For one thing, the 20th-century war America waged on European empires, in the name of “decolonisation”, has now rebounded, in the form of a challenge to the American founding itself as “settler colonialism”. By extension the American project itself is no longer self-evidently morally good; the result of this turn is a youthful American elite increasingly hostile to many of the founding presumptions of American hard power, and reluctant to enforce American borders, join American forces, or support American military adventures overseas.

Thus we find the hegemon facing both internal and external challenges — even as financial pressures see some on the American Right suggest mothballing support for European security altogether. If this happened, what would it mean for European security and, by extension, European sovereignty? Having embraced American-style civic nationalism, itself now under attack, it’s far from clear that we could still rely on our youth to defend our nations voluntarily. Would the crowds of often very young people who gather in London every weekend to protest the conflict in Gaza accept conscription into the British armed forces on the grounds of patriotism?

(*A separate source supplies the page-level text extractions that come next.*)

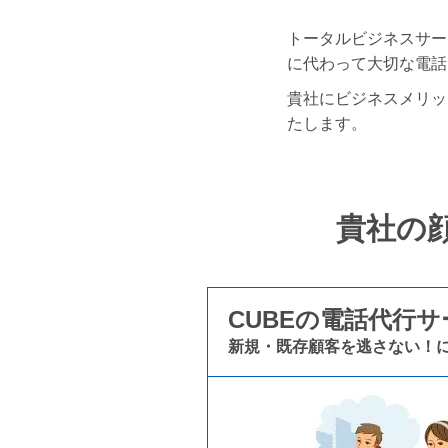
トータルビジネスサー
に代わって大切な電話
貴社にビジネスメリッ
たします。
貴社の
CUBEの電話代行
新規・既存顧客を逃さない！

It’s hard to say. But it seems unlikely that a country can dissolve Westphalia-style European sovereignty and European peoples in a bath of international treaties, while denouncing national identity and history as shameful, and simultaneously ask what Costello called the “boys from the Mersey and the Thames and the Tyne” to continue signing up to fight for their country in extremis. After a while, even the most unobservant will notice that “country” is growing increasingly difficult to define, let alone who might claim such an entity is “theirs”.

So, then, governed by uncertain, porous and habitually post-national elites, and absent the noble promises of patriotic common identity, what would happen if conflict returned to Europe? Well, even if the nation-state model is dead, and unlikely to be re-animated except in the conservative imagination, it’s hardly as though there were no wars or armies prior to the nation-state era. These were simply recruited and justified differently: the mercenaries who fought in Machiavelli’s Italy, for example, or the feudal peasants obliged to arm at their own expense and turn out for their landowner when required.

I suspect a breakdown of European security would, in practice, look like a mix of existing armed forces, conscription, and ancient forms of militarism updated for the present: private armies, neo-feudal military obligations, perhaps armed activists or religious groups. Indeed, perhaps we’re already there: the role of the Wagner Group, for example, has been much-discussed in Ukraine, as have relations between its leadership and the Russian government.

Assailed from one direction by the legacy of Flower Power pacifism and from another by a consensus in favour of diversifying citizens’ ethnic heritage, demoted in political importance by Pax Americana, European nations’ “imagined communities” have been under fire for some time. Now, we find ourselves contemplating at least the possibility of retrenchment in the Pax Americana that succeeded it. In the wake of such shifts, the question of who will fight, and for whom, is not far behind — even in currently peaceful Europe. But an important corollary of the post-national ideal we embraced is that you can’t then appeal to national identity if you need to raise an army.

In that vacuum, the question of who in Europe, in an emergency, could be induced to lay down their lives — and for what cause — is an open and profoundly troubling one. We can only hope we continue to avoid the need to answer it.